Thankfully, after responding to a call from Met Police commissioner Cressida Dick’s office, Butler informs me she isn’t exposed to everything all the time. “I've asked my office to send me some of the abuse that they're sending to media outlets so I'm not shocked by it. But in the main, I don’t read [it],” she says.
When I ask why she thinks so many are quick to question the validity of Black women’s lived experiences, she flashes me a knowing smile.
“I'm sure that you've experienced that yourself. No matter [which Black woman] you talk to, the likelihood is that we will all have had similar experiences. I can't explain to you emphatically why that is at all."
But I can say to you that the outcome of it is that Black women are five times more likely to die in childbirth than white women.
I can tell you that the outcome of it is that Black people are disproportionately affected by Covid-19 deaths than white people.
I can tell you that violence is used against Black people more in regards to stop and search or tasers being used. I can tell you that the outcome is that Black people are 40 times more likely to be stopped.
With that in mind, you can see where Butler’s scathing criticism of Cressida Dick came from. In a column for the Metro, she called for Dick’s resignation, citing her problems in dealing with, let alone believing in, institutional racism in the Metropolitan Police.
She told me:
I don’t think William Macpherson thought it would take 20 years for institutional racism to be resolved when he wrote his report [into Stephen Lawrence's murder].
I want to make sure she understands that she shouldn’t get upset about the term institutional racism, that it is a reality and that the outcomes of it are poor.
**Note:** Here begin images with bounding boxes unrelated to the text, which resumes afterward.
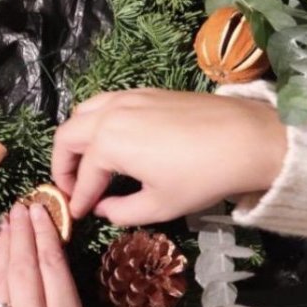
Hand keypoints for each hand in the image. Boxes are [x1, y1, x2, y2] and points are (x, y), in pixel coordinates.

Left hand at [0, 203, 85, 306]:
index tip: (39, 209)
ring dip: (2, 248)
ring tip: (6, 223)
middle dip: (22, 233)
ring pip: (1, 280)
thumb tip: (51, 263)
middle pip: (24, 266)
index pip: (52, 264)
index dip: (44, 233)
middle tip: (20, 207)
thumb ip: (67, 304)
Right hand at [52, 88, 287, 225]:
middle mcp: (110, 114)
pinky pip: (106, 101)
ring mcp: (128, 97)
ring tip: (87, 162)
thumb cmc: (200, 177)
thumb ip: (122, 211)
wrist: (243, 138)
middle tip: (71, 187)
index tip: (77, 215)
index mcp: (108, 143)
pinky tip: (111, 139)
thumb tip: (102, 209)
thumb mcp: (159, 206)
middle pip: (68, 135)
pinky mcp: (146, 91)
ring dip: (77, 137)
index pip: (83, 178)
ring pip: (84, 111)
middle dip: (63, 164)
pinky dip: (96, 120)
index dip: (78, 200)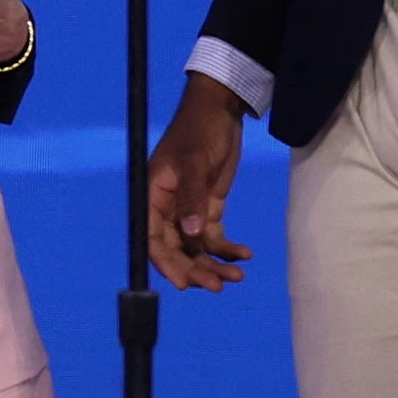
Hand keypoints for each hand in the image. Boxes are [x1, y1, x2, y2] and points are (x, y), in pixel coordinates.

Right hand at [146, 74, 253, 289]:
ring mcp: (189, 211)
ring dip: (214, 264)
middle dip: (196, 270)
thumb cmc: (200, 130)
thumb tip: (190, 235)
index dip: (166, 264)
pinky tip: (245, 255)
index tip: (183, 284)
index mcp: (153, 197)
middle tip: (219, 286)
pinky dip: (228, 249)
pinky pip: (214, 238)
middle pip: (177, 251)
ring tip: (237, 276)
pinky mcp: (208, 208)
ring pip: (197, 249)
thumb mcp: (194, 162)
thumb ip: (192, 198)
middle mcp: (168, 209)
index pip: (154, 240)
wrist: (221, 111)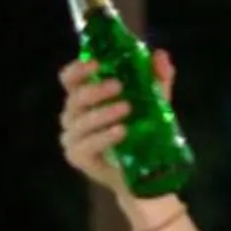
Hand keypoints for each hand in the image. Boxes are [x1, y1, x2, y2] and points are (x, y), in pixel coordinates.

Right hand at [57, 50, 178, 203]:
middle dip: (96, 90)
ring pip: (80, 121)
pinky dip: (103, 136)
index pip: (69, 78)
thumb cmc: (142, 133)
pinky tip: (121, 131)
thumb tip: (161, 56)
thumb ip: (157, 80)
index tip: (97, 63)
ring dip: (103, 113)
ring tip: (126, 108)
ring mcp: (72, 137)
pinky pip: (86, 144)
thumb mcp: (154, 104)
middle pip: (75, 97)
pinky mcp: (76, 156)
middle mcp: (73, 115)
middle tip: (119, 86)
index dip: (78, 69)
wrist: (145, 174)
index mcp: (84, 98)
If she’s not part of the solution to eradicating that, then she’s part of the problem.
So too is Boris Johnson, who after Butler’s incident echoed Dick’s belief that the Metropolitan Police isn’t institutionally racist.
“Oh, the prime minister knows that there’s institutional racism in the Met. The government knows this,” she says, speaking of the numerous reports and inquiries into racism in recent years.
Her thoughts on the latest “race commission”?
Absolute waste of time. What the government needs to do is just implement the 200-odd recommendations from all of the past reports. Civil servants could do that.
Following a meeting with Dick, the Butler has said in a statement that she is committed to working with the Met to "build a better system", tackle racism and reform 'stop and search' laws.
Other than a Labour government (of course) these aims form a key part of her wishes for the future of politics, policing and equality.
"I would like to see us change the [policing] system, invest in youth centres, in community groups, in mental health services. We need to live in a society where people can be their authentic selves and not be judged or discriminated against because of it.
If I couldn't make change or improve people’s lives nationally or even globally, then it wouldn’t mean anything to me at all. That’s the whole reason why I do this job. The whole reason.